The third generation is “Workflow”. Give a model the requirements for a product and it’ll go and build that. The tools create full solutions. Devin/ Devika etc are headed in this direction. Design, code, test, debug, fix, spec will all be automated. How far away is this? Who knows, but it feels a lot closer than it used to be.
And when code is so cheap to produce many of the rules and beliefs we hold true will break. Prototyping becomes next to free. We can do more prototyping and build better products. Iteration is cheap. Why use open source when you can build exactly what you need? Open source inevitably pulls in unnecessary function and increases your attack surface. If you only build what you need then is the result more secure software?
Do we end up with declarative code? Currently fixing a bug requires carefully modifying existing source files. But if we’ve got awesome tests and fantastic code reviewers do we move to a world where we replace rather than mend? Do we make code more secure, by having code than is continually being rewritten and evolving?
If we’re building resilient software, do we create multiple, different implementations to get high availability? If we’ve got tools that can build solutions cheaply, then the answer is probably yes.
What does this mean for CS degree courses? What does it mean for the current set of graduates? Sadly, I suspect they are spending their time learning obsolete skills. No longer will it matter whether you have experience with Python, C or Algol68. And if you are spending time practicing Leet code then I strongly suggest you stop and go and do something – anything – else instead. Trust me, it’ll turn out to be a better use of your time in the long run.

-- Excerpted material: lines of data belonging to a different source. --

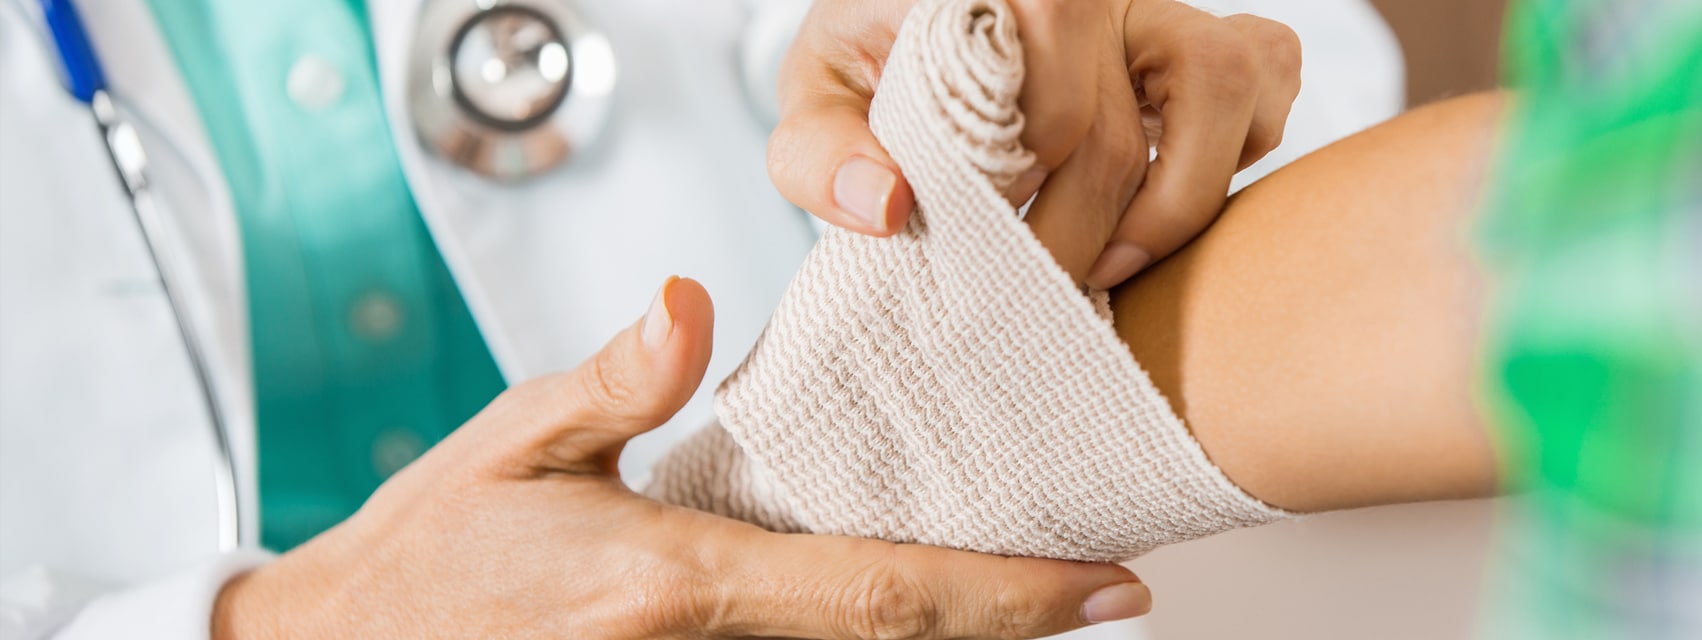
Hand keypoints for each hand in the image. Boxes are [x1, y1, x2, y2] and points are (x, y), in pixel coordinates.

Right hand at [213, 277, 1149, 638]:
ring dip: (957, 635)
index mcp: (676, 580)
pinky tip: (922, 617)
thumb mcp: (513, 444)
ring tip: (1046, 602)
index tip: (1105, 586)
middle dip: (1014, 623)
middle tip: (1111, 593)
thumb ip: (615, 381)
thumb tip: (694, 304)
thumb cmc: (430, 555)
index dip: (1008, 596)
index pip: (881, 590)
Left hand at [769, 0, 1301, 288]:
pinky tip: (1164, 192)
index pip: (1041, 109)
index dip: (1017, 205)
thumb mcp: (819, 97)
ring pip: (1223, 82)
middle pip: (1115, 134)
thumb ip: (821, 156)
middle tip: (1030, 296)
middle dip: (1074, 240)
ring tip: (1110, 261)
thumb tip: (889, 210)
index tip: (977, 249)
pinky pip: (1268, 72)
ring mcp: (1155, 1)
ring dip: (1172, 203)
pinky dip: (1240, 146)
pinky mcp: (1203, 29)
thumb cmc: (877, 63)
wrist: (915, 26)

I didn’t realise it at the time, but I’ve lived through the golden age of hand written coding. That era is coming to a (rapid) end. It’s not going to be the same again.
Great article, though I don’t agree with everything. I suspect open source and some hand written (or at least hand reviewed) code will continue because software is inherently complex and modularity will always be more economic. In other words, AI will allow software projects to get larger, but it will never be economic (or secure) to build all the building blocks from scratch every time. Like new research in biology doesn’t reinvent from scratch all the chemistry it depends on. No doubt AI will soon be able to build using open source pieces too.